Metadata-Version: 2.4
Name: xrexpr
Version: 0.0.1
Summary: Rewrite chained expressions on xarray datasets to improve performance
Author: Charle Turner
Maintainer: Charles Turner
License: Apache Software License 2.0
Project-URL: bugs, https://github.com/charles-turner-1/xrexpr/issues
Project-URL: changelog, https://github.com/charles-turner-1/xrexpr/blob/main/CHANGELOG.md
Project-URL: homepage, https://github.com/charles-turner-1/xrexpr
Classifier: Development Status :: 4 - Beta
Classifier: Programming Language :: Python :: 3
Classifier: License :: OSI Approved :: Apache Software License
Classifier: Operating System :: OS Independent
Requires-Python: >=3.10
Description-Content-Type: text/markdown
Requires-Dist: libcst
Requires-Dist: xarray
Provides-Extra: dev
Requires-Dist: coverage; extra == "dev"
Requires-Dist: mypy; extra == "dev"
Requires-Dist: pytest; extra == "dev"
Requires-Dist: ruff; extra == "dev"
Requires-Dist: xarray; extra == "dev"

# XREXPR: Xarray Expression Rewriter

Imagine you have an xarray dataset that you want to do some analysis on. You might write something like this:

```python
%%timeit 
ds.mean(dim="lat").mean(dim="lon").isel(time=0).compute()
```
`193 ms ± 49.6 ms per loop (mean ± std. dev. of 5 runs, 5 loops each)`


However, it would be a lot faster if you instead wrote:

```python
ds.isel(time=0).mean(dim="lat").mean(dim="lon").compute()
```
`925 μs ± 401 μs per loop (mean ± std. dev. of 5 runs, 5 loops each)`

In this instance, just reordering the operations makes a ~200x performance difference. We can see that these two expressions are equivalent, but unfortunately, xarray can't automatically reorder them for us (yet?). 

```python
from xarray.testing import assert_equal
assert_equal(
    ds.isel(time=0).mean(dim="lat").mean(dim="lon"),
    ds.mean(dim="lat").mean(dim="lon").isel(time=0),
)

# Does not raise an AssertionError
```

That's where `xrexpr` comes in. It takes a function of the form
```python
def func(ds: xr.Dataset) -> xr.Dataset:
    return ds.operation1().operation2()...
```

and reorders the operations (hopefully safely 🤞) to optimize the performance of the expression.

```python

>>> from xrexpr import peek_rewritten_expr, rewrite_expr

>>> def slow_func(ds: xr.Dataset) -> xr.Dataset:
        return ds.mean(dim="lat").mean(dim="lon").isel(time=0)

>>> peek_rewritten_expr(func)
"""
def func(ds: xr.Dataset) -> xr.Dataset:
    return ds.isel(time=0).mean(dim="lat").mean(dim="lon")
"""
```

```python
%%timeit
func(ds)
```
`925 μs ± 401 μs per loop (mean ± std. dev. of 5 runs, 5 loops each)`

```python
%%timeit
rewritten_func = rewrite_expr(slow_func)
rewritten_func(ds)
```
`2.43 ms ± 546 μs per loop (mean ± std. dev. of 5 runs, 5 loops each)`

(Note that in the above example, we are also timing the rewriting process itself.
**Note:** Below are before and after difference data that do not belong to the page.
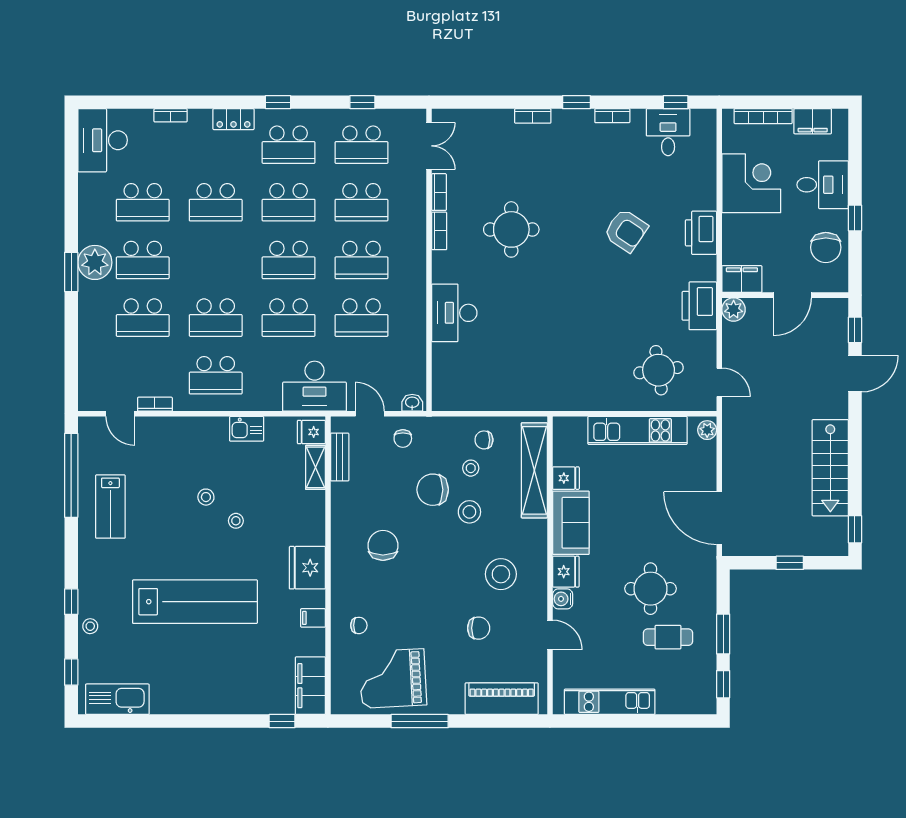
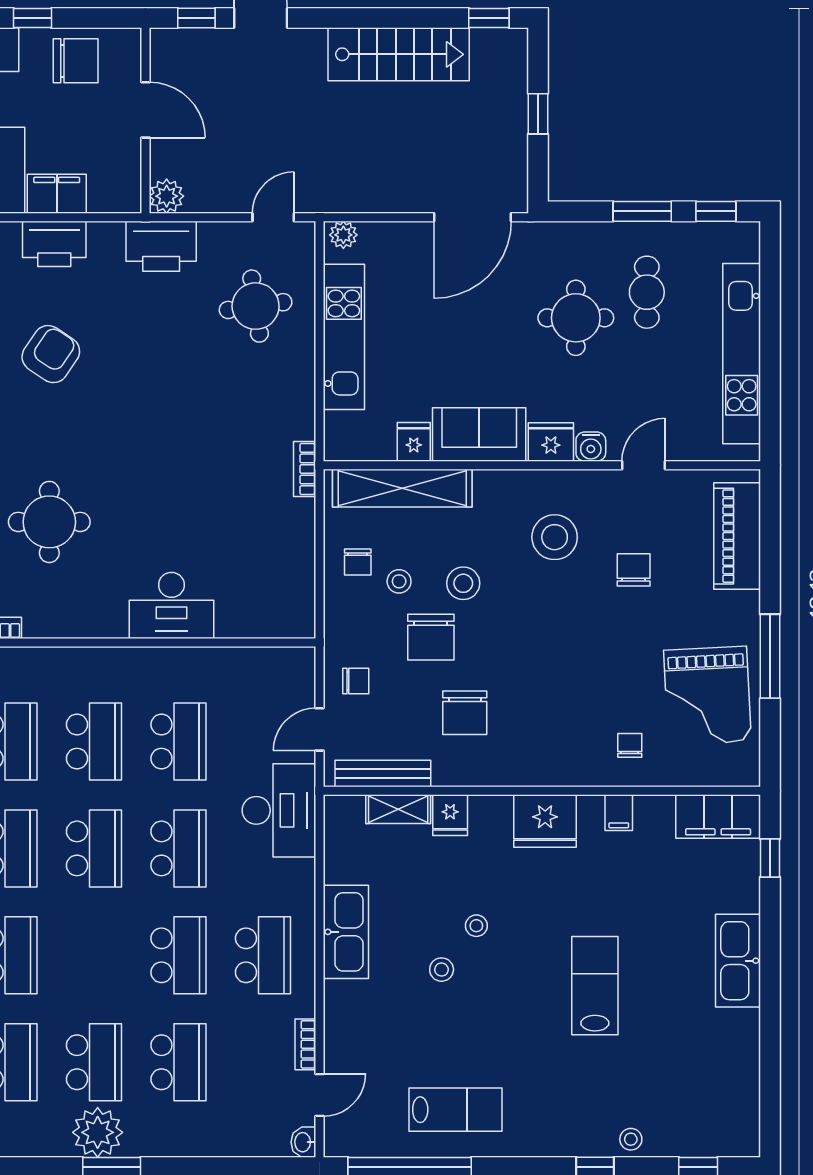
bookcase: (439, 231) -> (305, 469), moved, turned -90
filing cabinet: (742, 279) -> (57, 194), moved, turned 90
washbasin: (412, 403) -> (303, 1142), moved
kitchen sink: (247, 429) -> (346, 932), width x1.88, depth x1.24
fridge: (311, 432) -> (450, 815), moved
bench: (340, 457) -> (383, 773), width x1.36
chair: (383, 545) -> (465, 713), moved, turned -90
lab bench: (195, 602) -> (595, 986), width x0.54, depth x0.72
kitchen sink: (117, 699) -> (738, 961), moved
kitchen unit: (610, 702) -> (742, 354), width x1.36

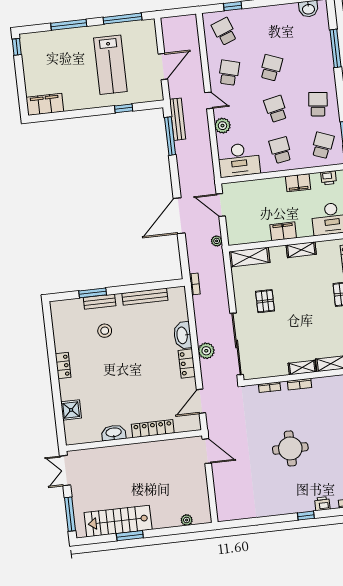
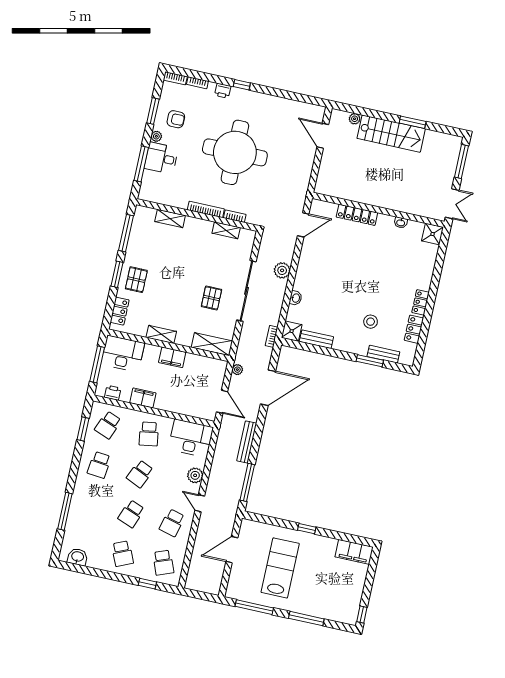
school desk: (266, 27) -> (122, 554), added
window: (124, 108) -> (307, 529), moved
school desk: (276, 109) -> (140, 474), turned 36
bench: (178, 119) -> (247, 442), moved
door: (179, 216) -> (268, 388), moved
shower: (177, 296) -> (292, 331), added
bench: (145, 297) -> (316, 339), width x0.73
bench: (100, 302) -> (383, 354), moved
washbasin: (183, 335) -> (296, 298), width x0.52, depth x0.69
sliding door: (237, 344) -> (246, 291), moved
locker: (187, 363) -> (414, 329), moved, turned 180
shelving: (302, 368) -> (226, 230), moved
bookcase: (300, 384) -> (206, 209), width x1.56
shower: (71, 410) -> (433, 234), moved
washbasin: (114, 433) -> (401, 223), width x0.52, depth x0.69
round table: (290, 448) -> (235, 152), width x1.86, depth x1.86
door: (207, 451) -> (323, 136), moved
stairs: (118, 521) -> (391, 134), moved

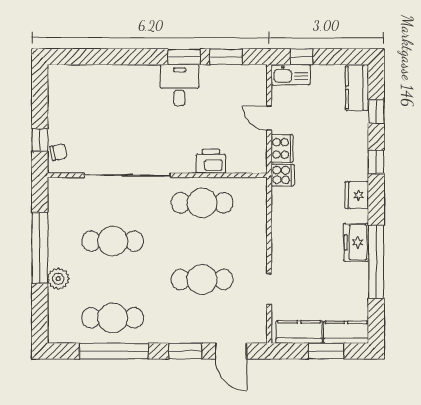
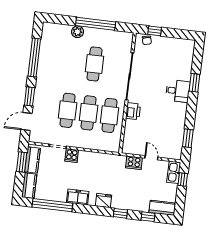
window: (184, 57) -> (194, 83), moved
desk: (179, 85) -> (178, 91), moved
door: (269, 118) -> (151, 158), hinge flipped
printer: (211, 161) -> (133, 111), moved
cooker: (283, 175) -> (72, 156), moved
window: (376, 262) -> (52, 205), moved
cafe table: (113, 318) -> (89, 113), moved
window: (326, 351) -> (22, 162), moved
We could do that separately once, in which case the performance would be even better - aroun the 900µs for the fast case.)

```python
rewritten_func(ds)
```
`795 μs ± 299 μs per loop (mean ± std. dev. of 5 runs, 5 loops each)`

That's it! Now you can use `func` as you normally would, and it will automatically reorder the operations for you to optimize performance.



___

This package is just making it's way out of the proof of concept stage, so expect some issues. It is also unlikely to support the full range of xarray operations for some time. If it doesn't do anything for you, please open an issue!